%%
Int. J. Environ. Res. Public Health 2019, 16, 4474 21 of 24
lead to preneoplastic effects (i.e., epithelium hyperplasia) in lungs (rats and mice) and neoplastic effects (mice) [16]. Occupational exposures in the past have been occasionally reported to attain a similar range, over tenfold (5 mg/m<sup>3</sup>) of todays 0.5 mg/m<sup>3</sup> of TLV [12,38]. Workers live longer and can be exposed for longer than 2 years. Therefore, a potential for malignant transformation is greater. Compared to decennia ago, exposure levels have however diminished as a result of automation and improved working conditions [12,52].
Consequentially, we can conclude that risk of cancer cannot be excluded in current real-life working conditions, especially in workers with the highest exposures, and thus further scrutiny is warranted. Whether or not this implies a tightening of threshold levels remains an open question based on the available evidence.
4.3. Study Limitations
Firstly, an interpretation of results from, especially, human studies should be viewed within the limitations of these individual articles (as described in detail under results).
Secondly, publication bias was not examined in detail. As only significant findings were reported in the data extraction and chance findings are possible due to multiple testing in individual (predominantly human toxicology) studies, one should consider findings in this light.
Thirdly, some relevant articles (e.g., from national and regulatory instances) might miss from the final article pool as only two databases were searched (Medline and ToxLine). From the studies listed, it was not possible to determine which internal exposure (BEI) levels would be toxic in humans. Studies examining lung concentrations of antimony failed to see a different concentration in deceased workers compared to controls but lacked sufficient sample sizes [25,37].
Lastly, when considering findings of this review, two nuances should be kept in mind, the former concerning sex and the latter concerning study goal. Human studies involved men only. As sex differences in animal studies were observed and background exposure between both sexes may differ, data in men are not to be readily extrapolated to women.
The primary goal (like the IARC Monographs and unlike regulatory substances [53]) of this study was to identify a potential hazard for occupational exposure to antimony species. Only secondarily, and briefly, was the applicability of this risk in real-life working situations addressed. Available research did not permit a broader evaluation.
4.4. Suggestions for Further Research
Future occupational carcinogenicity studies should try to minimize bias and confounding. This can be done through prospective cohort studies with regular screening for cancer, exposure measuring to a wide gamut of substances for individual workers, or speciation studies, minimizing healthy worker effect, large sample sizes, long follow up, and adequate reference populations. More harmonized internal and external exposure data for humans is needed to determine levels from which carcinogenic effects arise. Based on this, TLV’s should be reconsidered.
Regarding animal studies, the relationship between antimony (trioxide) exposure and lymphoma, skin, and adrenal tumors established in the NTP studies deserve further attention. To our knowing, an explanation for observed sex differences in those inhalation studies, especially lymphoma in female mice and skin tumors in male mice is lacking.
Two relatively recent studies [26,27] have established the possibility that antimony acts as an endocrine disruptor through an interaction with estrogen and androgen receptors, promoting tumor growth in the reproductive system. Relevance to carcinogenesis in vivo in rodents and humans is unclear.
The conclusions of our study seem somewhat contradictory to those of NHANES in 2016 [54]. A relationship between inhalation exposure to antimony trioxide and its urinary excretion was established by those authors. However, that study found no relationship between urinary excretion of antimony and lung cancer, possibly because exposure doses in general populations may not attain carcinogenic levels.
%%
Requirement: Which lines in the listing above include the string "that"? Copy each of them.

Response:
Consequentially, we can conclude that risk of cancer cannot be excluded in current real-life working conditions, especially in workers with the highest exposures, and thus further scrutiny is warranted. Whether or not this implies a tightening of threshold levels remains an open question based on the available evidence.
Two relatively recent studies [26,27] have established the possibility that antimony acts as an endocrine disruptor through an interaction with estrogen and androgen receptors, promoting tumor growth in the reproductive system. Relevance to carcinogenesis in vivo in rodents and humans is unclear.
The conclusions of our study seem somewhat contradictory to those of NHANES in 2016 [54]. A relationship between inhalation exposure to antimony trioxide and its urinary excretion was established by those authors. However, that study found no relationship between urinary excretion of antimony and lung cancer, possibly because exposure doses in general populations may not attain carcinogenic levels.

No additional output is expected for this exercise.